Page-level text extractions:
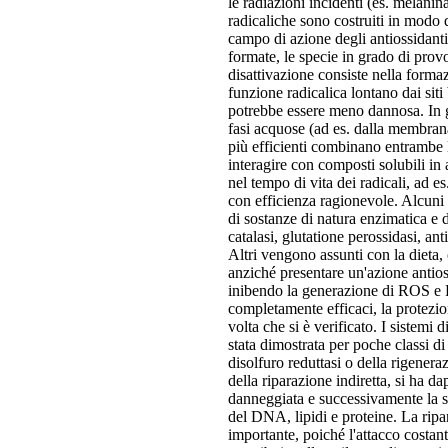
le radiazioni incidenti (es. melani
radicaliche sono costruiti in modo da
campo di azione degli antiossidanti 
formate, le specie in grado di provo
disattivazione consiste nella formaz
funzione radicalica lontano dai siti
potrebbe essere meno dannosa. In gen
fasi acquose (ad es. dalla membrana 
più efficienti combinano entrambe l
interagire con composti solubili in 
nel tempo di vita dei radicali, ad es
con efficienza ragionevole. Alcuni 
di sostanze di natura enzimatica e 
catalasi, glutatione perossidasi, ant
Altri vengono assunti con la dieta,
anziché presentare un'azione antios
inibendo la generazione di ROS e R
completamente efficaci, la protezio
volta che si è verificato. I sistemi 
stata dimostrata per poche classi di
disolfuro reduttasi o della rigener
della riparazione indiretta, si ha 
danneggiata e successivamente la su
del DNA, lipidi e proteine. La ri
importante, poiché l'attacco costan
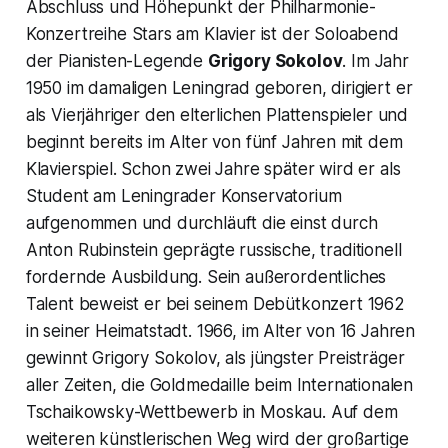
Abschluss und Höhepunkt der Philharmonie-
Konzertreihe
Stars am Klavier
ist der Soloabend
der Pianisten-Legende
Grigory Sokolov
. Im Jahr
1950 im damaligen Leningrad geboren, dirigiert er
als Vierjähriger den elterlichen Plattenspieler und
beginnt bereits im Alter von fünf Jahren mit dem
Klavierspiel. Schon zwei Jahre später wird er als
Student am Leningrader Konservatorium
aufgenommen und durchläuft die einst durch
Anton Rubinstein geprägte russische, traditionell
fordernde Ausbildung. Sein außerordentliches
Talent beweist er bei seinem Debütkonzert 1962
in seiner Heimatstadt. 1966, im Alter von 16 Jahren
gewinnt Grigory Sokolov, als jüngster Preisträger
aller Zeiten, die Goldmedaille beim Internationalen
Tschaikowsky-Wettbewerb in Moskau. Auf dem
weiteren künstlerischen Weg wird der großartige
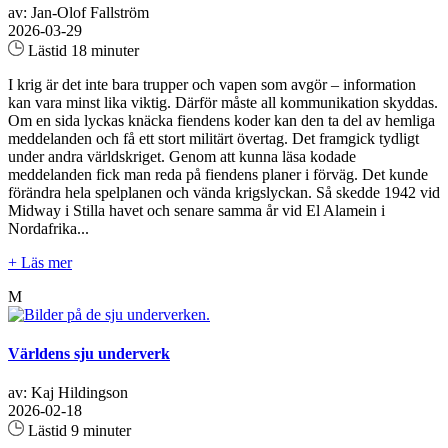
av: Jan-Olof Fallström
2026-03-29
Lästid 18 minuter
I krig är det inte bara trupper och vapen som avgör – information
kan vara minst lika viktig. Därför måste all kommunikation skyddas.
Om en sida lyckas knäcka fiendens koder kan den ta del av hemliga
meddelanden och få ett stort militärt övertag. Det framgick tydligt
under andra världskriget. Genom att kunna läsa kodade
meddelanden fick man reda på fiendens planer i förväg. Det kunde
förändra hela spelplanen och vända krigslyckan. Så skedde 1942 vid
Midway i Stilla havet och senare samma år vid El Alamein i
Nordafrika...
+ Läs mer
M
Världens sju underverk
av: Kaj Hildingson
2026-02-18
Lästid 9 minuter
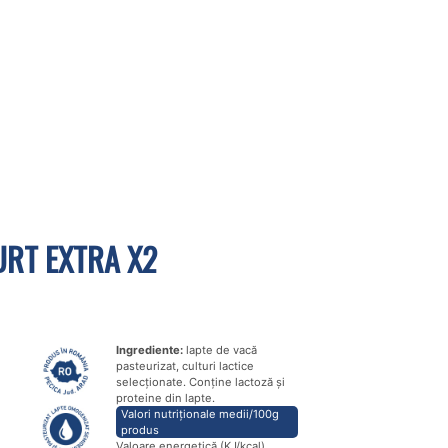
URT EXTRA X2
Ingrediente:
lapte de vacă
pasteurizat, culturi lactice
selecționate. Conține lactoză și
proteine din lapte.
Valori nutriționale medii/100g
produs
Valoare energetică (KJ/kcal)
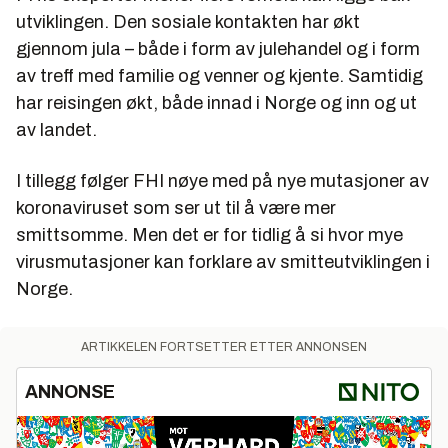
utviklingen. Den sosiale kontakten har økt
gjennom jula – både i form av julehandel og i form
av treff med familie og venner og kjente. Samtidig
har reisingen økt, både innad i Norge og inn og ut
av landet.
I tillegg følger FHI nøye med på nye mutasjoner av
koronaviruset som ser ut til å være mer
smittsomme. Men det er for tidlig å si hvor mye
virusmutasjoner kan forklare av smitteutviklingen i
Norge.
ARTIKKELEN FORTSETTER ETTER ANNONSEN
ANNONSE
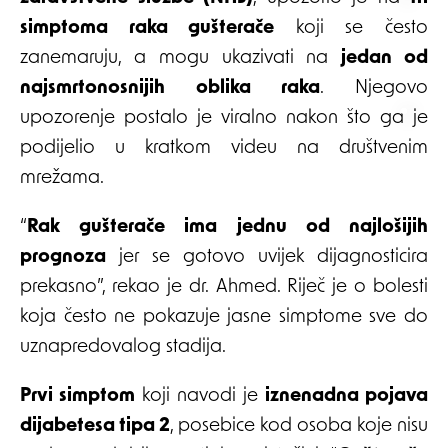
simptoma raka gušterače
koji se često
zanemaruju, a mogu ukazivati na
jedan od
najsmrtonosnijih oblika raka
. Njegovo
upozorenje postalo je viralno nakon što ga je
podijelio u kratkom videu na društvenim
mrežama.
“
Rak gušterače ima jednu od najlošijih
prognoza
jer se gotovo uvijek dijagnosticira
prekasno”, rekao je dr. Ahmed. Riječ je o bolesti
koja često ne pokazuje jasne simptome sve do
uznapredovalog stadija.
Prvi simptom
koji navodi je
iznenadna pojava
dijabetesa tipa 2
, posebice kod osoba koje nisu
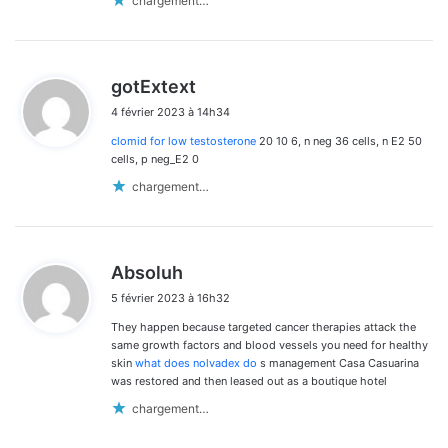
chargement…
d
gotExtext
i
4 février 2023 à 14h34
t
clomid for low testosterone
20 10 6, n neg 36 cells, n E2 50
:
cells, p neg_E2 0
chargement…
d
Absoluh
i
5 février 2023 à 16h32
t
They happen because targeted cancer therapies attack the
:
same growth factors and blood vessels you need for healthy
skin
what does nolvadex do
s management Casa Casuarina
was restored and then leased out as a boutique hotel
chargement…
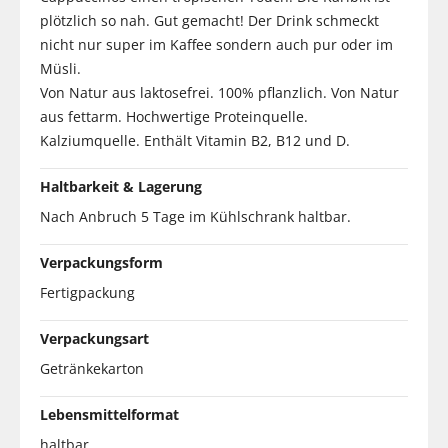
plötzlich so nah. Gut gemacht! Der Drink schmeckt
nicht nur super im Kaffee sondern auch pur oder im
Müsli.
Von Natur aus laktosefrei. 100% pflanzlich. Von Natur
aus fettarm. Hochwertige Proteinquelle.
Kalziumquelle. Enthält Vitamin B2, B12 und D.
Haltbarkeit & Lagerung
Nach Anbruch 5 Tage im Kühlschrank haltbar.
Verpackungsform
Fertigpackung
Verpackungsart
Getränkekarton
Lebensmittelformat
haltbar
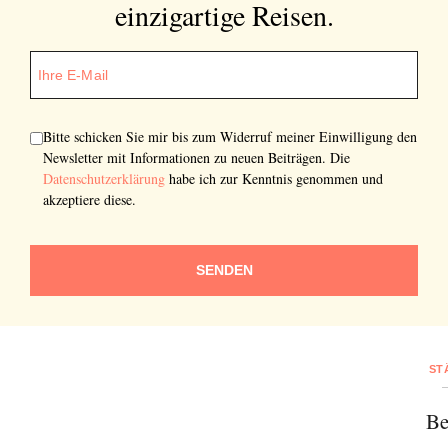
einzigartige Reisen.
Bitte schicken Sie mir bis zum Widerruf meiner Einwilligung den
Newsletter mit Informationen zu neuen Beiträgen. Die
Datenschutzerklärung
habe ich zur Kenntnis genommen und
akzeptiere diese.
SENDEN
ST
Be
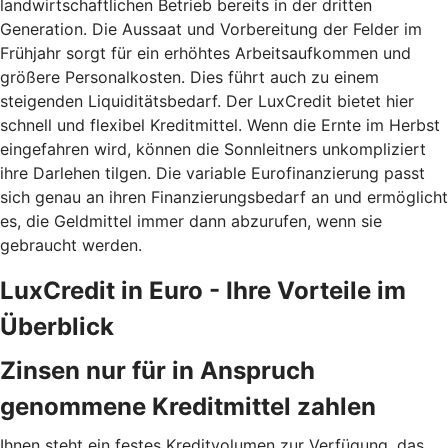
landwirtschaftlichen Betrieb bereits in der dritten
Generation. Die Aussaat und Vorbereitung der Felder im
Frühjahr sorgt für ein erhöhtes Arbeitsaufkommen und
größere Personalkosten. Dies führt auch zu einem
steigenden Liquiditätsbedarf. Der LuxCredit bietet hier
schnell und flexibel Kreditmittel. Wenn die Ernte im Herbst
eingefahren wird, können die Sonnleitners unkompliziert
ihre Darlehen tilgen. Die variable Eurofinanzierung passt
sich genau an ihren Finanzierungsbedarf an und ermöglicht
es, die Geldmittel immer dann abzurufen, wenn sie
gebraucht werden.
LuxCredit in Euro - Ihre Vorteile im
Überblick
Zinsen nur für in Anspruch
genommene Kreditmittel zahlen
Ihnen steht ein festes Kreditvolumen zur Verfügung, das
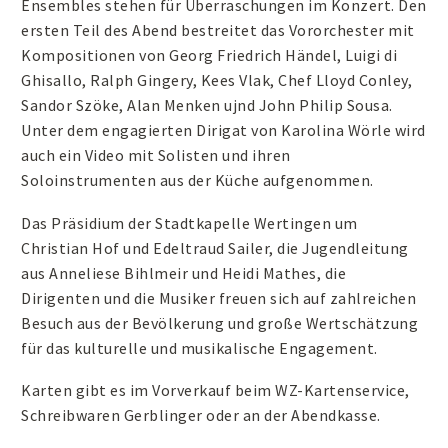
Ensembles stehen für Überraschungen im Konzert. Den
ersten Teil des Abend bestreitet das Vororchester mit
Kompositionen von Georg Friedrich Händel, Luigi di
Ghisallo, Ralph Gingery, Kees Vlak, Chef Lloyd Conley,
Sandor Szöke, Alan Menken ujnd John Philip Sousa.
Unter dem engagierten Dirigat von Karolina Wörle wird
auch ein Video mit Solisten und ihren
Soloinstrumenten aus der Küche aufgenommen.
Das Präsidium der Stadtkapelle Wertingen um
Christian Hof und Edeltraud Sailer, die Jugendleitung
aus Anneliese Bihlmeir und Heidi Mathes, die
Dirigenten und die Musiker freuen sich auf zahlreichen
Besuch aus der Bevölkerung und große Wertschätzung
für das kulturelle und musikalische Engagement.
Karten gibt es im Vorverkauf beim WZ-Kartenservice,
Schreibwaren Gerblinger oder an der Abendkasse.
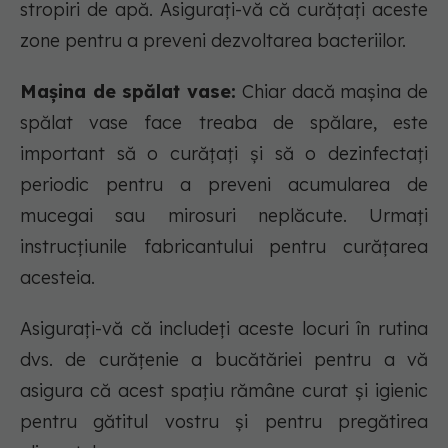
stropiri de apă. Asigurați-vă că curățați aceste
zone pentru a preveni dezvoltarea bacteriilor.
Mașina de spălat vase:
Chiar dacă mașina de
spălat vase face treaba de spălare, este
important să o curățați și să o dezinfectați
periodic pentru a preveni acumularea de
mucegai sau mirosuri neplăcute. Urmați
instrucțiunile fabricantului pentru curățarea
acesteia.
Asigurați-vă că includeți aceste locuri în rutina
dvs. de curățenie a bucătăriei pentru a vă
asigura că acest spațiu rămâne curat și igienic
pentru gătitul vostru și pentru pregătirea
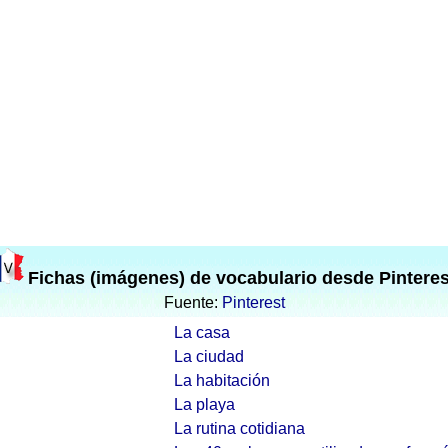
Fichas (imágenes) de vocabulario desde Pinteres
Fuente:
Pinterest
La casa
La ciudad
La habitación
La playa
La rutina cotidiana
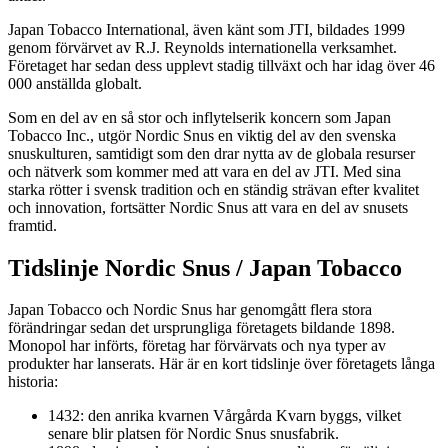
Japan Tobacco International, även känt som JTI, bildades 1999
genom förvärvet av R.J. Reynolds internationella verksamhet.
Företaget har sedan dess upplevt stadig tillväxt och har idag över 46
000 anställda globalt.
Som en del av en så stor och inflytelserik koncern som Japan
Tobacco Inc., utgör Nordic Snus en viktig del av den svenska
snuskulturen, samtidigt som den drar nytta av de globala resurser
och nätverk som kommer med att vara en del av JTI. Med sina
starka rötter i svensk tradition och en ständig strävan efter kvalitet
och innovation, fortsätter Nordic Snus att vara en del av snusets
framtid.
Tidslinje Nordic Snus / Japan Tobacco
Japan Tobacco och Nordic Snus har genomgått flera stora
förändringar sedan det ursprungliga företagets bildande 1898.
Monopol har införts, företag har förvärvats och nya typer av
produkter har lanserats. Här är en kort tidslinje över företagets långa
historia:
1432: den anrika kvarnen Vårgårda Kvarn byggs, vilket
senare blir platsen för Nordic Snus snusfabrik.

:: YOUR OBJECTIVE ::
What is wanted is an exact copy of the lines above from the one containing "fordernde Ausbildung. Sein außerordentliches" through the one containing "koji se često", with no pictures in it.

:: EXERCISE OUTPUT ::
fordernde Ausbildung. Sein außerordentliches
Talent beweist er bei seinem Debütkonzert 1962
in seiner Heimatstadt. 1966, im Alter von 16 Jahren
gewinnt Grigory Sokolov, als jüngster Preisträger
aller Zeiten, die Goldmedaille beim Internationalen
Tschaikowsky-Wettbewerb in Moskau. Auf dem
weiteren künstlerischen Weg wird der großartige
av: Jan-Olof Fallström
2026-03-29
Lästid 18 minuter
I krig är det inte bara trupper och vapen som avgör – information
kan vara minst lika viktig. Därför måste all kommunikation skyddas.
Om en sida lyckas knäcka fiendens koder kan den ta del av hemliga
meddelanden och få ett stort militärt övertag. Det framgick tydligt
under andra världskriget. Genom att kunna läsa kodade
meddelanden fick man reda på fiendens planer i förväg. Det kunde
förändra hela spelplanen och vända krigslyckan. Så skedde 1942 vid
Midway i Stilla havet och senare samma år vid El Alamein i
Nordafrika...
+ Läs mer
M
Världens sju underverk
av: Kaj Hildingson
2026-02-18
Lästid 9 minuter
URT EXTRA X2
Ingrediente:
lapte de vacă
pasteurizat, culturi lactice
selecționate. Conține lactoză și
proteine din lapte.
Valori nutriționale medii/100g
produs
Valoare energetică (KJ/kcal)
utviklingen. Den sosiale kontakten har økt
gjennom jula – både i form av julehandel og i form
av treff med familie og venner og kjente. Samtidig
har reisingen økt, både innad i Norge og inn og ut
av landet.
I tillegg følger FHI nøye med på nye mutasjoner av
koronaviruset som ser ut til å være mer
smittsomme. Men det er for tidlig å si hvor mye
virusmutasjoner kan forklare av smitteutviklingen i
Norge.
ARTIKKELEN FORTSETTER ETTER ANNONSEN
ANNONSE
simptoma raka gušterače
koji se često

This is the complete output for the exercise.